The probability of different breast diseases depends on the different
BI-RADS findings (descriptors) observed. Our bayesian network relates
probabilistic relationships among these BI-RADS descriptors with breast
diseases. The BI-RADS terminology is a taxonomy of terms, with each
term having different possible distinctions (possible values for that
descriptor). This is shown in the figure to the right.
Our model is shown in this figure at the left. BI-RADS terms are shown
as circles (nodes) surrounding the central "disease" node,
that represents the possible breast diseases. Each node has several
discrete states, corresponding to the possible values for the corresponding
BI-rads descriptor.
This table shows the different diseases (benign and malignant) that our
model assesses.
In order to implement this Bayesian network as a decision support tool,
we created a web page that can be used to report mammography findings
(in terms of BI-RADS descriptors):
After
this web form is submitted, a differential diagnosis is returned to
the user, with the diseases ranked in decreasing order of probability
for each disease:
In addition to using the Bayesian network to assess the probabilities of different diseases of the breast, this network can be used to help the radiologist interpret the concordance of histopathology of breast biopsy with mammography findings. Because the observance of particular combinations of BI-RADS findings on mammography implies that some diseases are much more likely than others, certain histopathologies will be discordant with the mammography findings.
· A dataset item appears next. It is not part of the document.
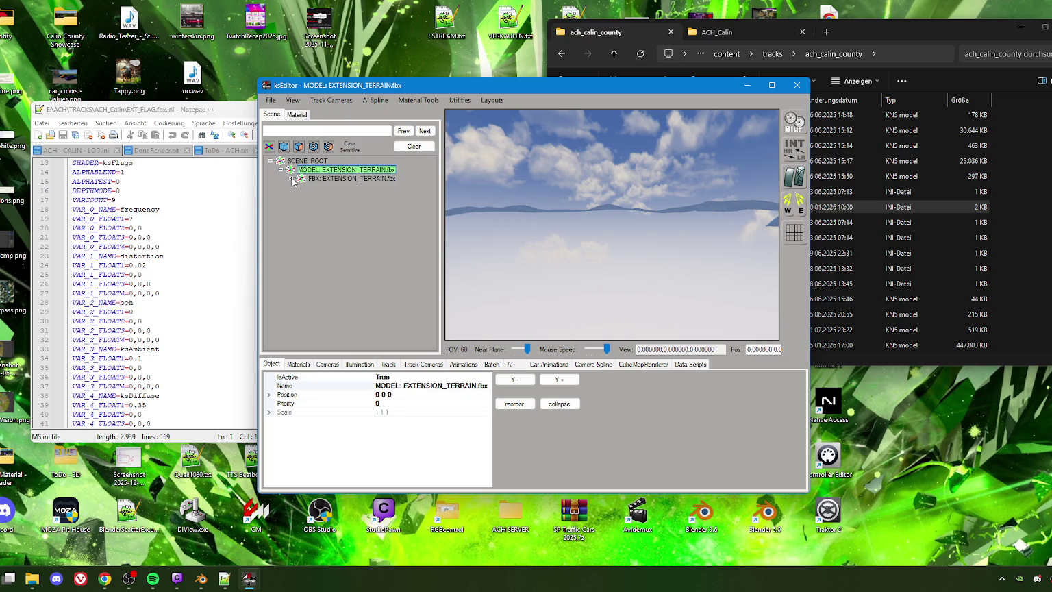
pyautogui.click(290, 179)
pyautogui.click(334, 132)
pyautogui.write('adac')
The disease probabilities provided by our model can be combined with the
histopathology to produce a probability of sampling error. We recently
studied 92 patients who underwent breast biopsy and compared the ability
of the Bayesian network to predict concordant and non-concordant cases
compared with experts. The network performed extremely well, detecting
all non-concordant cases (100% sensitivity) with few false positives
(calling a concordant case "non-concordant"; 91% specificity).
The histogram above shows that the network produced a high probability
for sampling error for the non concordant cases. Among the concordant
cases, most had a low probability of sampling error.